Joycean enthusiasts turn out for a day to remember
Dublin plays host to series of events staged to celebrate James Joyce’s Ulysses on Bloomsday
President Michael D Higgins hosts a Bloomsday garden party where John Shevlin immersed himself in the character James Joyce. Photograph: Tom Honan.
The buried men were all connected by their appearances in the famous book, which follows Leopold Bloom on one Dublin day in 1904. Several groups of Bloomsday revellers took the tour throughout Saturday afternoon on June 16th, dressed in traditional Edwardian garb.
Many of the characters in Joyce’s novel were drawn in part from real life figures. Rubin Dodd, a moneylender who vigorously pursued Joyce’s father appears in the book. Thomas Henry Burke, a permanent under secretary (senior civil servant) who worked in Dublin Castle is name checked. Burke was killed in 1882 by Irish nationalists in what was called the Phoenix Park Murders.

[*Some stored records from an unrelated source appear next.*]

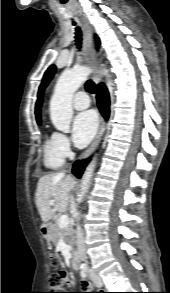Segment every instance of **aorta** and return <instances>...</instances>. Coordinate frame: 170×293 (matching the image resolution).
<instances>
[{
	"label": "aorta",
	"mask_w": 170,
	"mask_h": 293,
	"mask_svg": "<svg viewBox=\"0 0 170 293\" xmlns=\"http://www.w3.org/2000/svg\"><path fill=\"white\" fill-rule=\"evenodd\" d=\"M91 69L88 67H79L64 72L58 79L50 101V118L58 131L69 133L70 124L73 116L72 97L77 89L85 82ZM102 74L106 75L107 71ZM96 165V158L86 168L81 182L80 199H82L91 183L93 172Z\"/></svg>",
	"instance_id": "aorta-1"
}]
</instances>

The Joycestagers acting troupe performed a re-enactment in the north Dublin cemetery of the famous Hades chapter in Ulysses, where Bloom attends the funeral of Paddy Dignam.

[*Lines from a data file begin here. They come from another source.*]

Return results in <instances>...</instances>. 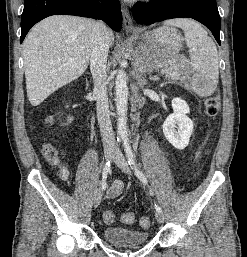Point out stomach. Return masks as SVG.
<instances>
[{
  "label": "stomach",
  "instance_id": "0dacf381",
  "mask_svg": "<svg viewBox=\"0 0 247 257\" xmlns=\"http://www.w3.org/2000/svg\"><path fill=\"white\" fill-rule=\"evenodd\" d=\"M138 45L133 53L135 64L143 71L157 66L173 67L168 76L180 80L186 87L194 89L192 68L180 61L179 51L182 36L176 28L162 26L152 31L134 34Z\"/></svg>",
  "mask_w": 247,
  "mask_h": 257
}]
</instances>
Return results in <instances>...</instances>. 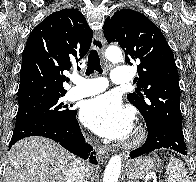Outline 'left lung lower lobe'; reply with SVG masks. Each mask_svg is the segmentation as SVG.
<instances>
[{
  "mask_svg": "<svg viewBox=\"0 0 196 182\" xmlns=\"http://www.w3.org/2000/svg\"><path fill=\"white\" fill-rule=\"evenodd\" d=\"M147 128L148 137L146 142L140 148L131 152V159L160 148L171 149L182 155H187L182 131L164 123H157L152 128Z\"/></svg>",
  "mask_w": 196,
  "mask_h": 182,
  "instance_id": "obj_1",
  "label": "left lung lower lobe"
}]
</instances>
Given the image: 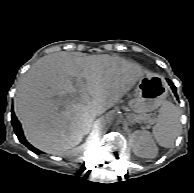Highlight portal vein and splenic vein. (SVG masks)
Here are the masks:
<instances>
[{"label":"portal vein and splenic vein","mask_w":194,"mask_h":193,"mask_svg":"<svg viewBox=\"0 0 194 193\" xmlns=\"http://www.w3.org/2000/svg\"><path fill=\"white\" fill-rule=\"evenodd\" d=\"M82 92H83V95H86V93H85L86 91L84 90V88L82 89Z\"/></svg>","instance_id":"18ae733b"}]
</instances>
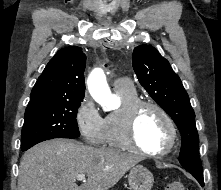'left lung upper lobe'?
I'll list each match as a JSON object with an SVG mask.
<instances>
[{"mask_svg":"<svg viewBox=\"0 0 221 190\" xmlns=\"http://www.w3.org/2000/svg\"><path fill=\"white\" fill-rule=\"evenodd\" d=\"M132 64L140 84L171 116L180 130L181 165L192 175L203 176L195 113L179 76L174 73L168 60L150 45L134 48Z\"/></svg>","mask_w":221,"mask_h":190,"instance_id":"1","label":"left lung upper lobe"}]
</instances>
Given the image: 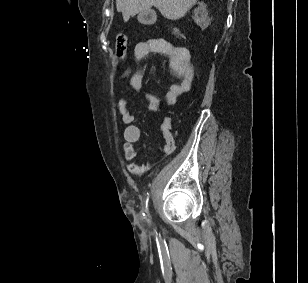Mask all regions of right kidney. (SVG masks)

Those who took the Glasnevin tour were taken to the grave of Matthew F Kane, upon whom Joyce based the Dignam character.
Kane worked for the Crown solicitor’s office and drowned in Dublin bay in 1904. Joyce attended the funeral.
Tracey Ní Dhubhghlas was one Dubliner taking the tour in full dress, with two friends. She described herself as a “big Ulysses fan” and tries different Bloomsday events each year.
“When you dress up in the garb people come up and ask you about the book,” she said.
Ms Ní Dhubhghlas said the book is more accessible than people make it out to be. “I always say it’s actually an everyman’s book,” she said, adding it had some “highfalutin” parts.
Glasnevin Cemetery tour guide John Scanlon led the straw-boat hat brigade, which also stopped by the grave of Joyce’s parents, John Stanislaus Joyce and Mary Jane Murray. The famous author himself is buried in Switzerland.
Mr Scanlon treated those on the tour to a steady stream of historical anecdotes, the most impressive perhaps being that Copper Face Jacks nightclub on Harcourt St borrows its name from an 18th century Dublin judge and MP.
John Scott, who died in 1798, was infamous for his aggressive nature and sun bronzed face, which earned him the nickname “Copper Face Jack”.
The traditional Bloomsday breakfast of a full Irish with pork kidneys was on offer in Kennedy’s pub, the James Joyce Centre and Howth Castle on Saturday morning.
Another June 16th staple, Senator David Norris, was on a vintage bus tour tracing Bloom’s steps around the city, past key landmarks in the book.
There were readings held in Joyce Tower at Sandycove, Wolfe Tone Square, and Sweny’s Chemist on Lincoln Place. President Michael D Higgins held a Bloomsday garden party at Áras an Uachtaráin.